GIVEN INFORMATION:
/---

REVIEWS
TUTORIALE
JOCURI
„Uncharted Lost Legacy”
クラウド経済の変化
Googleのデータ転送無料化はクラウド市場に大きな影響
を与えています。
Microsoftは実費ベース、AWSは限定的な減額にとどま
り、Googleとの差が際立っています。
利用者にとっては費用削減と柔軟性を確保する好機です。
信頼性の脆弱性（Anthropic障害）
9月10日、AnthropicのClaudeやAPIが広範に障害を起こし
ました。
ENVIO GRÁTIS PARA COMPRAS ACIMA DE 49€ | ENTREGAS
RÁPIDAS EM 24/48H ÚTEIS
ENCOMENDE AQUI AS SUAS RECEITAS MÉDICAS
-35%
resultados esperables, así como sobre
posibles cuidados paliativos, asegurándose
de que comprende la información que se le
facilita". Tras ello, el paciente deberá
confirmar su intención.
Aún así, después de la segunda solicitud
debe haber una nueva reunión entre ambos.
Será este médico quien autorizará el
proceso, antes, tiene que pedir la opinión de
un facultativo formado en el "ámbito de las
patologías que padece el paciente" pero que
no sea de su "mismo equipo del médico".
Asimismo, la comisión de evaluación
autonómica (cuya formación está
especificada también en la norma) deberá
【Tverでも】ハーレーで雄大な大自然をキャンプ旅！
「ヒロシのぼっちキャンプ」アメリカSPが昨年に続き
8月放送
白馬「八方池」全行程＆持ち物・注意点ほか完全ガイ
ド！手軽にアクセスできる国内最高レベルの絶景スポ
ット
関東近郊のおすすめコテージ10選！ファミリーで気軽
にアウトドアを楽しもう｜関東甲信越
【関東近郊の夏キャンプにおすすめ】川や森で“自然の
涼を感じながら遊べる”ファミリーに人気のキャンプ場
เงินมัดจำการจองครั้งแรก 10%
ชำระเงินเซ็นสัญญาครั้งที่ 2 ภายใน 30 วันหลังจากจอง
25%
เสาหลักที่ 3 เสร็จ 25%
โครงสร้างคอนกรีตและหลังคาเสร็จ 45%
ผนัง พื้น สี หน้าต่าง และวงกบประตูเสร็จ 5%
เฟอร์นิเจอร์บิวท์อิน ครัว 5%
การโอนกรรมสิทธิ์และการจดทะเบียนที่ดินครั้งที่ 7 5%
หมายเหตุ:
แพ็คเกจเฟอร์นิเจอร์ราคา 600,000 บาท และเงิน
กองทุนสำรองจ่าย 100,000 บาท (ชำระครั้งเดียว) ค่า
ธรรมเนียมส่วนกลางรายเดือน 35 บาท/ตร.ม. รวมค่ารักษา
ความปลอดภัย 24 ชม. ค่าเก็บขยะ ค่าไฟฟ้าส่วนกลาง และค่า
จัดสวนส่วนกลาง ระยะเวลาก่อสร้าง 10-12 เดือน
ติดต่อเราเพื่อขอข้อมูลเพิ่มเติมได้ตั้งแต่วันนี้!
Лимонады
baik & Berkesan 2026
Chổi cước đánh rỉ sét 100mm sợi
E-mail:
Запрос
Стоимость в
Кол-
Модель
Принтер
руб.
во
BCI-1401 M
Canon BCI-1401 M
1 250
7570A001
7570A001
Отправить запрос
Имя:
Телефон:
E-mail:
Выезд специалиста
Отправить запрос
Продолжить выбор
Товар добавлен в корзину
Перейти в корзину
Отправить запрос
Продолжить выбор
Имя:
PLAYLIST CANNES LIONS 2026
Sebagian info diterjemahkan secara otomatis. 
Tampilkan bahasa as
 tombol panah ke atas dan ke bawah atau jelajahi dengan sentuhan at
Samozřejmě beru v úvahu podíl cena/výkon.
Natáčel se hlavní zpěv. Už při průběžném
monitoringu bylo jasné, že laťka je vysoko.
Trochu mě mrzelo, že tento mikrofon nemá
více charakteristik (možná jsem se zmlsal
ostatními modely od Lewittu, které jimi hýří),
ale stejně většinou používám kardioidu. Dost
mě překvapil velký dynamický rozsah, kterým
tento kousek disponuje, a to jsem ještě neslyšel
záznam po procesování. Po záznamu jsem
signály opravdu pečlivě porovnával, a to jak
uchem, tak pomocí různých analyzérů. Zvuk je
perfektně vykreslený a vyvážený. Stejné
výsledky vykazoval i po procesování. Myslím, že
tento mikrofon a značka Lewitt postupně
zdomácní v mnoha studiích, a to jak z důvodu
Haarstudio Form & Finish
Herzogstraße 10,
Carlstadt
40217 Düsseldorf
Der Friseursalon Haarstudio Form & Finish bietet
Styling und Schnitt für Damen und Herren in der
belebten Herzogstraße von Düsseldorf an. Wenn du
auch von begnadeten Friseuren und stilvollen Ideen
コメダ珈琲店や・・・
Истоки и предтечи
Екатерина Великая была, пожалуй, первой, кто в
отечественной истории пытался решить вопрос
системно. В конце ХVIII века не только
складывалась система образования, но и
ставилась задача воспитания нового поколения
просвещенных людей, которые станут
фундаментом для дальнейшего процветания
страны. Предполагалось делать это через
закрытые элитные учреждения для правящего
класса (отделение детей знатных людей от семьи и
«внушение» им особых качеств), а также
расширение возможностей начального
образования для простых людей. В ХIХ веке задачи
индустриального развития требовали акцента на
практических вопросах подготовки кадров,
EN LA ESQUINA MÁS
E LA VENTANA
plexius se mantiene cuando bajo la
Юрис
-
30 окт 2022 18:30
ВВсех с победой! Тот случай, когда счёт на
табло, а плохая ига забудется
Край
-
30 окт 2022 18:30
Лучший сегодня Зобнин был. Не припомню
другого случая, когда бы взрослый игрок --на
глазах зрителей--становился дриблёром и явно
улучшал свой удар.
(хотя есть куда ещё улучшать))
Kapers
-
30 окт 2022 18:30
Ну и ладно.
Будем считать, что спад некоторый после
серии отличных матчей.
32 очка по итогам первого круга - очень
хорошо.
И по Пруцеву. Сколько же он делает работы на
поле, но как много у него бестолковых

\---

From the top of the listing above, restate each line word for word up to and including the line with "ENVIO GRÁTIS PARA"; add nothing else.

REVIEWS
TUTORIALE
JOCURI
„Uncharted Lost Legacy”
クラウド経済の変化
Googleのデータ転送無料化はクラウド市場に大きな影響
を与えています。
Microsoftは実費ベース、AWSは限定的な減額にとどま
り、Googleとの差が際立っています。
利用者にとっては費用削減と柔軟性を確保する好機です。
信頼性の脆弱性（Anthropic障害）
9月10日、AnthropicのClaudeやAPIが広範に障害を起こし
ました。
ENVIO GRÁTIS PARA COMPRAS ACIMA DE 49€ | ENTREGAS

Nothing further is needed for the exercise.